**YOUR TASK:**
What you return should be the line containing "X22650Y31270D02*" and each line after it to the end of the records, copied exactly.
***** RECORDS PROVIDED
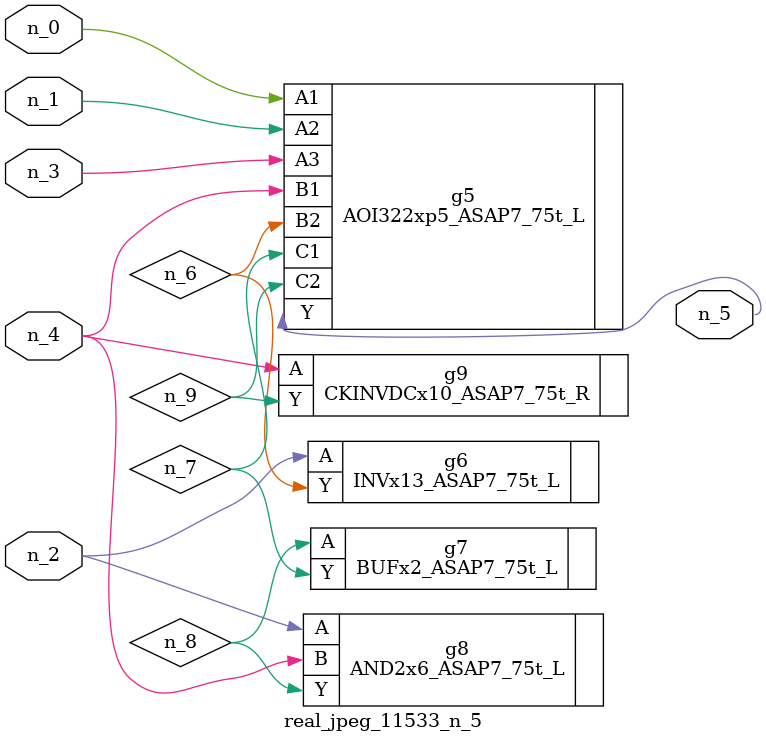
<source format=v>
module real_jpeg_11533_n_5 (n_4, n_0, n_1, n_2, n_3, n_5);

input n_4;
input n_0;
input n_1;
input n_2;
input n_3;

output n_5;

wire n_8;
wire n_6;
wire n_7;
wire n_9;

AOI322xp5_ASAP7_75t_L g5 ( 
.A1(n_0),
.A2(n_1),
.A3(n_3),
.B1(n_4),
.B2(n_6),
.C1(n_7),
.C2(n_9),
.Y(n_5)
);

INVx13_ASAP7_75t_L g6 ( 
.A(n_2),
.Y(n_6)
);

AND2x6_ASAP7_75t_L g8 ( 
.A(n_2),
.B(n_4),
.Y(n_8)
);

CKINVDCx10_ASAP7_75t_R g9 ( 
.A(n_4),
.Y(n_9)
);

BUFx2_ASAP7_75t_L g7 ( 
.A(n_8),
.Y(n_7)
);


endmodule
</source>
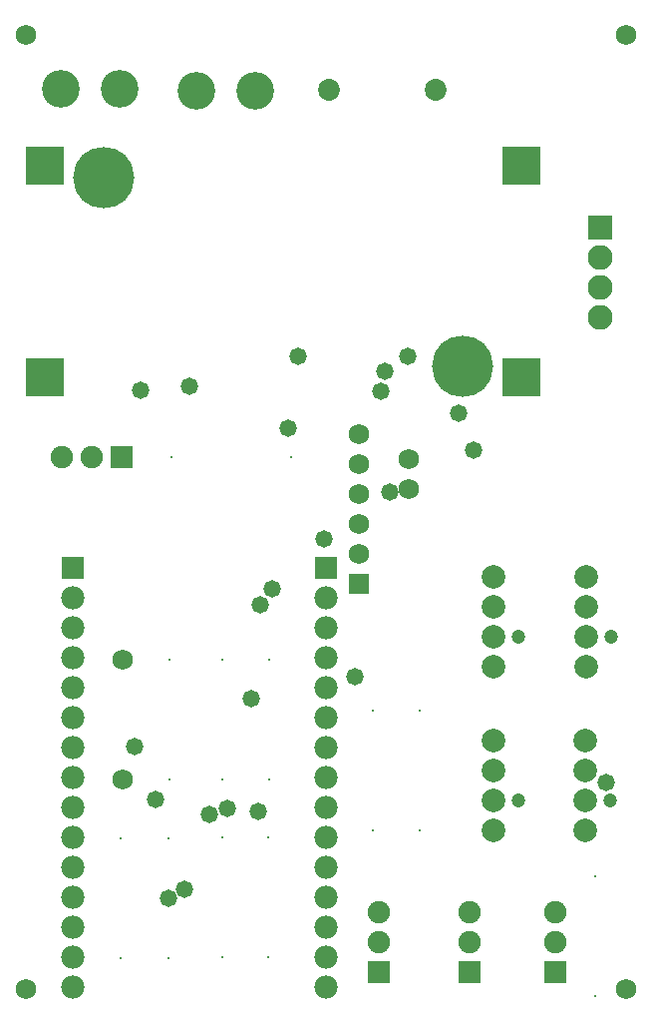
<source format=gts>
G04 Layer_Color=20142*
%FSLAX24Y24*%
%MOIN*%
G70*
G01*
G75*
%ADD36C,0.0730*%
%ADD37C,0.2049*%
%ADD38R,0.1261X0.1261*%
%ADD39C,0.1261*%
%ADD40C,0.0680*%
%ADD41C,0.0080*%
%ADD42R,0.0680X0.0680*%
%ADD43C,0.0474*%
%ADD44C,0.0789*%
%ADD45C,0.0830*%
%ADD46R,0.0830X0.0830*%
%ADD47C,0.0749*%
%ADD48R,0.0749X0.0749*%
%ADD49R,0.0749X0.0749*%
%ADD50R,0.0780X0.0780*%
%ADD51C,0.0780*%
%ADD52C,0.0580*%
D36*
X24331Y40669D02*
D03*
X20787D02*
D03*
D37*
X25236Y31457D02*
D03*
X13228Y37756D02*
D03*
D38*
X11260Y31063D02*
D03*
X27205D02*
D03*
Y38150D02*
D03*
X11260D02*
D03*
D39*
X16339Y40630D02*
D03*
X18307D02*
D03*
X13780Y40709D02*
D03*
X11811D02*
D03*
D40*
X23454Y27335D02*
D03*
Y28335D02*
D03*
X13858Y17638D02*
D03*
Y21638D02*
D03*
X21772Y25173D02*
D03*
Y26173D02*
D03*
Y27173D02*
D03*
Y28173D02*
D03*
Y29173D02*
D03*
X30709Y10630D02*
D03*
X10630D02*
D03*
Y42520D02*
D03*
X30709D02*
D03*
D41*
X29685Y14409D02*
D03*
Y10409D02*
D03*
X18740Y15709D02*
D03*
Y11709D02*
D03*
X19488Y28425D02*
D03*
X15488D02*
D03*
X23819Y15945D02*
D03*
Y19945D02*
D03*
X22244Y15945D02*
D03*
Y19945D02*
D03*
X18780Y17638D02*
D03*
Y21638D02*
D03*
X17205Y17638D02*
D03*
Y21638D02*
D03*
X15433Y17638D02*
D03*
Y21638D02*
D03*
X15394Y15669D02*
D03*
Y11669D02*
D03*
X17205Y15709D02*
D03*
Y11709D02*
D03*
X13819Y15669D02*
D03*
Y11669D02*
D03*
D42*
X21772Y24173D02*
D03*
D43*
X30220Y22402D02*
D03*
X27110Y16929D02*
D03*
Y22402D02*
D03*
X30181Y16929D02*
D03*
D44*
X29370Y24402D02*
D03*
Y23402D02*
D03*
X29370Y22402D02*
D03*
X29370Y21402D02*
D03*
X26260Y18929D02*
D03*
Y17929D02*
D03*
X26260Y16929D02*
D03*
X26260Y15929D02*
D03*
Y24402D02*
D03*
Y23402D02*
D03*
X26260Y22402D02*
D03*
X26260Y21402D02*
D03*
X29331Y18929D02*
D03*
Y17929D02*
D03*
X29331Y16929D02*
D03*
X29331Y15929D02*
D03*
D45*
X29837Y33067D02*
D03*
Y34067D02*
D03*
Y35067D02*
D03*
D46*
Y36067D02*
D03*
D47*
X11835Y28425D02*
D03*
X12835D02*
D03*
X28346Y13205D02*
D03*
Y12205D02*
D03*
X25472Y13205D02*
D03*
Y12205D02*
D03*
X22441Y13205D02*
D03*
Y12205D02*
D03*
D48*
X13835Y28425D02*
D03*
D49*
X28346Y11205D02*
D03*
X25472D02*
D03*
X22441Y11205D02*
D03*
D50*
X12205Y24717D02*
D03*
X20669D02*
D03*
D51*
X12205Y23717D02*
D03*
Y22717D02*
D03*
Y21717D02*
D03*
Y20717D02*
D03*
Y19717D02*
D03*
Y18717D02*
D03*
Y17717D02*
D03*
Y16717D02*
D03*
Y15717D02*
D03*
Y14717D02*
D03*
Y13717D02*
D03*
Y12717D02*
D03*
Y11717D02*
D03*
Y10717D02*
D03*
X20669Y23717D02*
D03*
Y22717D02*
D03*
Y21717D02*
D03*
Y20717D02*
D03*
Y19717D02*
D03*
Y18717D02*
D03*
Y17717D02*
D03*
Y16717D02*
D03*
Y15717D02*
D03*
Y14717D02*
D03*
Y13717D02*
D03*
Y12717D02*
D03*
Y11717D02*
D03*
Y10717D02*
D03*
D52*
X18400Y16580D02*
D03*
X17370Y16670D02*
D03*
X18480Y23490D02*
D03*
X18870Y24010D02*
D03*
X22800Y27240D02*
D03*
X17360Y16670D02*
D03*
X25100Y29865D02*
D03*
X23400Y31760D02*
D03*
X16110Y30780D02*
D03*
X30040Y17530D02*
D03*
X18180Y20330D02*
D03*
X14280Y18750D02*
D03*
X14470Y30650D02*
D03*
X22650Y31270D02*
D03*
X25590Y28650D02*
D03*
X20620Y25660D02*
D03*
X16780Y16460D02*
D03*
X14961Y16968D02*
D03*
X21650Y21090D02*
D03*
X15390Y13670D02*
D03*
X15945Y13976D02*
D03*
X22510Y30620D02*
D03*
X19409Y29370D02*
D03*
X19724Y31772D02*
D03*
M02*

</source>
**********
**SOLUTION TO THIS EXERCISE:**
X22650Y31270D02*
D03*
X25590Y28650D02*
D03*
X20620Y25660D02*
D03*
X16780Y16460D02*
D03*
X14961Y16968D02*
D03*
X21650Y21090D02*
D03*
X15390Y13670D02*
D03*
X15945Y13976D02*
D03*
X22510Y30620D02*
D03*
X19409Y29370D02*
D03*
X19724Y31772D02*
D03*
M02*

</source>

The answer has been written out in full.